### What to produce
Using the records below, write out only the lines from the line containing "26: (156, 162, 4.78)" up to and including the line containing "53: (154, 129, 10.88)", exactly, with no pictures.

Records from a dataset:
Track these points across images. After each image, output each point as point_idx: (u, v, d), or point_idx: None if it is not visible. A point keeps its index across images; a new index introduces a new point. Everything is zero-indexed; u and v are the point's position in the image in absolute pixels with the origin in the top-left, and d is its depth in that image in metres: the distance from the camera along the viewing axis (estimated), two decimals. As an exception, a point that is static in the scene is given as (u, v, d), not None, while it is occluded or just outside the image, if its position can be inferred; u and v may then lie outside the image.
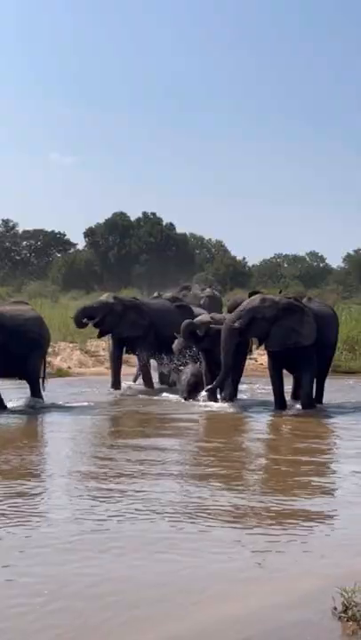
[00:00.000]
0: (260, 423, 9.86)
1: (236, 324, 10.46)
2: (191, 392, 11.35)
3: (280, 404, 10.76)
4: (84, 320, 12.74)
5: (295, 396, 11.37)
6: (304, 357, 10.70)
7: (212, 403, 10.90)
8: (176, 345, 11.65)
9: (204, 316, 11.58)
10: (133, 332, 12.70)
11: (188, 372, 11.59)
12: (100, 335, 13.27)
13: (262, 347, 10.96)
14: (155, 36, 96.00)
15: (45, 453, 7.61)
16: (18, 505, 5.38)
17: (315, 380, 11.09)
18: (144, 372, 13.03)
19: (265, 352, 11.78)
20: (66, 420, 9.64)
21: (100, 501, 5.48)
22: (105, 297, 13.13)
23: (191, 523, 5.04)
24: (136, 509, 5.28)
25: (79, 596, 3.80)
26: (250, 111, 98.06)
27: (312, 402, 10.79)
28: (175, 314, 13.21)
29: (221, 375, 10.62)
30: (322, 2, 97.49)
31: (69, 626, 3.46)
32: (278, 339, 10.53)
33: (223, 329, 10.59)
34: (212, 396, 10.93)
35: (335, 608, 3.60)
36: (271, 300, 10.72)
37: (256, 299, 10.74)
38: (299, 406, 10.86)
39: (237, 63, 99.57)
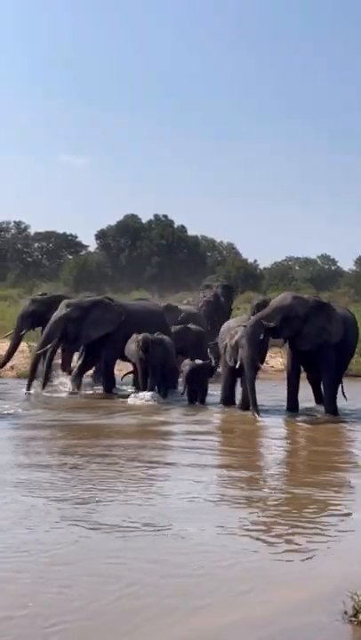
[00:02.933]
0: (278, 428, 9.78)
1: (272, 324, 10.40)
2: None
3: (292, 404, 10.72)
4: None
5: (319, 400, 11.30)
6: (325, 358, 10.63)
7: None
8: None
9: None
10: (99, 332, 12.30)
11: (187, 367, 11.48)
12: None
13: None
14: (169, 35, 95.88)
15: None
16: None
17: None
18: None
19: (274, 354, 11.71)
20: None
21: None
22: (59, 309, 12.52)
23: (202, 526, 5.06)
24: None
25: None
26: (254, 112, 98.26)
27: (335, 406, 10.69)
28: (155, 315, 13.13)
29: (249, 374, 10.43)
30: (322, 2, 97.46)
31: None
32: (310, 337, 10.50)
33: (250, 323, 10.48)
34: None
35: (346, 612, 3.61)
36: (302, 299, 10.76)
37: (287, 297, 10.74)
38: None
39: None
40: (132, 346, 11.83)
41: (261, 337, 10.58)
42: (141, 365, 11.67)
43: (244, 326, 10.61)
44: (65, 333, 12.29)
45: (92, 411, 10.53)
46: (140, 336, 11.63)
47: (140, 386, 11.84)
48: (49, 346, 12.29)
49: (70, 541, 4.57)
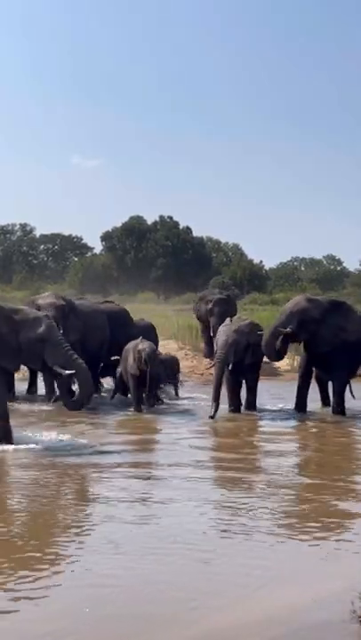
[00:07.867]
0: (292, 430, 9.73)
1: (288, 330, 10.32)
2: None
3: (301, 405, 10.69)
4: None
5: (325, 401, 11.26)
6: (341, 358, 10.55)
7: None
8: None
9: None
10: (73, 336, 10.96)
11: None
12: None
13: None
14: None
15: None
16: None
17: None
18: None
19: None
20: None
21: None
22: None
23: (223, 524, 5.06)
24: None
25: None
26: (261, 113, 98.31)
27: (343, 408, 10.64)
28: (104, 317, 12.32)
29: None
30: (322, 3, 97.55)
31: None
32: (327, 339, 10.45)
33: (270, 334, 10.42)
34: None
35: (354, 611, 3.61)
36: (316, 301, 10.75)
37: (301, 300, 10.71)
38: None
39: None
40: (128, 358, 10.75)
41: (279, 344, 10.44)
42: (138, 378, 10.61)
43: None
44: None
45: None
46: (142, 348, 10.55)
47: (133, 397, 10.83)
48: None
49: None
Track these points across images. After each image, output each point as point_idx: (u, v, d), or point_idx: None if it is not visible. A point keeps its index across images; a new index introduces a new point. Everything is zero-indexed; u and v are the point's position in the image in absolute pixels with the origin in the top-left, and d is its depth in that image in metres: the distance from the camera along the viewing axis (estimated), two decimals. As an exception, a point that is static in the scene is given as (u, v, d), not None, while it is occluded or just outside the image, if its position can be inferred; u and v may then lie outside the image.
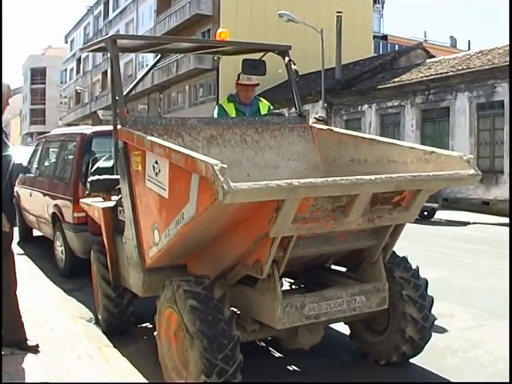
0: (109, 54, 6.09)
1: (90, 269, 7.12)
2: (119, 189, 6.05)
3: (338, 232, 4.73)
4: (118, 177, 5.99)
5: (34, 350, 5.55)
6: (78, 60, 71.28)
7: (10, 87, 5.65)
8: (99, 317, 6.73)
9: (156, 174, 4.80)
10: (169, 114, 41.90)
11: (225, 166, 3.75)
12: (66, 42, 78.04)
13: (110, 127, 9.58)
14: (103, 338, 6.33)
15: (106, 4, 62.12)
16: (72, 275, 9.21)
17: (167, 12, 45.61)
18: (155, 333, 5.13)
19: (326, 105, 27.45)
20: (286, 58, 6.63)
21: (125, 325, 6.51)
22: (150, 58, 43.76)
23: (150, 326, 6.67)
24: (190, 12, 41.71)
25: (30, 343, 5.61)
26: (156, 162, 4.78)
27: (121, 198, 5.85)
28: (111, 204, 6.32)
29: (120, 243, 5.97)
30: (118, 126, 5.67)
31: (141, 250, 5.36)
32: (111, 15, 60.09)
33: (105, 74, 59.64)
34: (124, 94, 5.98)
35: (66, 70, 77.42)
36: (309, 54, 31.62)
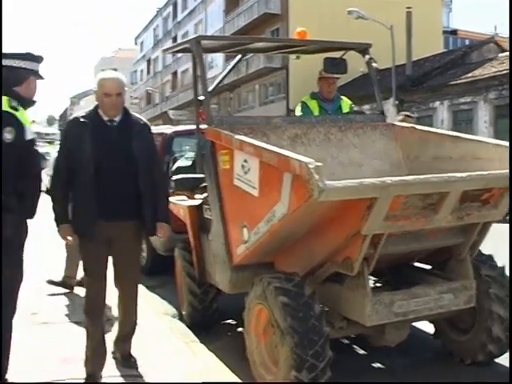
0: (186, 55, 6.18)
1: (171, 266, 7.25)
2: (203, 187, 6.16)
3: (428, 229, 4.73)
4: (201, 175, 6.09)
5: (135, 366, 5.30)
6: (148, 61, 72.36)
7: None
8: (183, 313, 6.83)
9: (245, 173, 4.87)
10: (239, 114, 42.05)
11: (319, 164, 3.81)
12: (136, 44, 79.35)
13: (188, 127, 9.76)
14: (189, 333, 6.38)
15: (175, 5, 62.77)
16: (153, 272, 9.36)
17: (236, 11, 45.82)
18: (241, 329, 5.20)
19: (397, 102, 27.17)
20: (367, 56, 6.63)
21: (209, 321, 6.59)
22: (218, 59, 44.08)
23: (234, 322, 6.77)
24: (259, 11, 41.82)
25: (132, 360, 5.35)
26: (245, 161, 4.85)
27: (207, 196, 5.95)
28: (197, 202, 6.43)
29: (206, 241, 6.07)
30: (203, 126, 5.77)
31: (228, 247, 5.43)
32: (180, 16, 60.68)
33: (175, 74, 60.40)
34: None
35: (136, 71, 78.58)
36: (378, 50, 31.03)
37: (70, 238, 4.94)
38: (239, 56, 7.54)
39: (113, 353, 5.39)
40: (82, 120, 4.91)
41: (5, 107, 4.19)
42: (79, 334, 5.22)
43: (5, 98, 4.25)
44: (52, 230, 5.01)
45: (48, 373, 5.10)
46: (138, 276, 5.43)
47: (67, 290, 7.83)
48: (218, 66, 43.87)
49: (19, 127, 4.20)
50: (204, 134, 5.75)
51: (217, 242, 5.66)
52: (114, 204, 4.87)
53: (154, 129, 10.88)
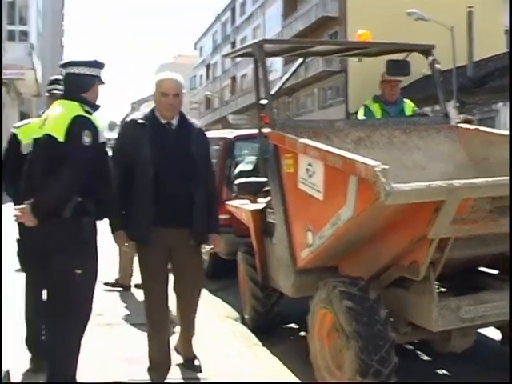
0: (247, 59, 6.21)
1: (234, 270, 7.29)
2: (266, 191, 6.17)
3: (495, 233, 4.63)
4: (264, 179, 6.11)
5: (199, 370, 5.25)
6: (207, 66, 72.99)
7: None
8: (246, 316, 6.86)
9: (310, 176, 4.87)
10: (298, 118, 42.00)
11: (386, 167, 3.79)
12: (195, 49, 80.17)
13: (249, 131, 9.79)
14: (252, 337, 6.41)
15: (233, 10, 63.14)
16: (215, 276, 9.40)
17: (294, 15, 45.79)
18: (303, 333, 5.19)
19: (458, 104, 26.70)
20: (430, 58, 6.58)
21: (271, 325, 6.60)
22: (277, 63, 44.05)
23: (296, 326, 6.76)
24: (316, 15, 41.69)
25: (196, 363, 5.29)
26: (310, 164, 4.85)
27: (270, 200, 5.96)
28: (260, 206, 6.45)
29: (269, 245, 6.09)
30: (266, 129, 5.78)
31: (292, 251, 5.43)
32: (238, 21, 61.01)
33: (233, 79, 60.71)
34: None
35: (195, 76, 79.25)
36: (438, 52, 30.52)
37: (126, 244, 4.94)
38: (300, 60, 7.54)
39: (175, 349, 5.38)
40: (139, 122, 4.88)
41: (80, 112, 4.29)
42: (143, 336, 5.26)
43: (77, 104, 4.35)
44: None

### Solved exercise
26: (156, 162, 4.78)
27: (121, 198, 5.85)
28: (111, 204, 6.32)
29: (120, 243, 5.97)
30: (118, 126, 5.67)
31: (141, 250, 5.36)
32: (111, 15, 60.09)
33: (105, 74, 59.64)
34: (124, 94, 5.98)
35: (66, 70, 77.42)
36: (309, 54, 31.62)
0: (186, 55, 6.18)
1: (171, 266, 7.25)
2: (203, 187, 6.16)
3: (428, 229, 4.73)
4: (201, 175, 6.09)
5: (135, 366, 5.30)
6: (148, 61, 72.36)
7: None
8: (183, 313, 6.83)
9: (245, 173, 4.87)
10: (239, 114, 42.05)
11: (319, 164, 3.81)
12: (136, 44, 79.35)
13: (188, 127, 9.76)
14: (189, 333, 6.38)
15: (175, 5, 62.77)
16: (153, 272, 9.36)
17: (236, 11, 45.82)
18: (241, 329, 5.20)
19: (397, 102, 27.17)
20: (367, 56, 6.63)
21: (209, 321, 6.59)
22: (218, 59, 44.08)
23: (234, 322, 6.77)
24: (259, 11, 41.82)
25: (132, 360, 5.35)
26: (245, 161, 4.85)
27: (207, 196, 5.95)
28: (197, 202, 6.43)
29: (206, 241, 6.07)
30: (203, 126, 5.77)
31: (228, 247, 5.43)
32: (180, 16, 60.68)
33: (175, 74, 60.40)
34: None
35: (136, 71, 78.58)
36: (378, 50, 31.03)
37: (70, 238, 4.94)
38: (239, 56, 7.54)
39: (113, 353, 5.39)
40: (82, 120, 4.91)
41: (5, 107, 4.19)
42: (79, 334, 5.22)
43: (5, 98, 4.25)
44: (52, 230, 5.01)
45: (48, 373, 5.10)
46: (138, 276, 5.43)
47: (67, 290, 7.83)
48: (218, 66, 43.87)
49: (19, 127, 4.20)
50: (204, 134, 5.75)
51: (217, 242, 5.66)
52: (114, 204, 4.87)
53: (154, 129, 10.88)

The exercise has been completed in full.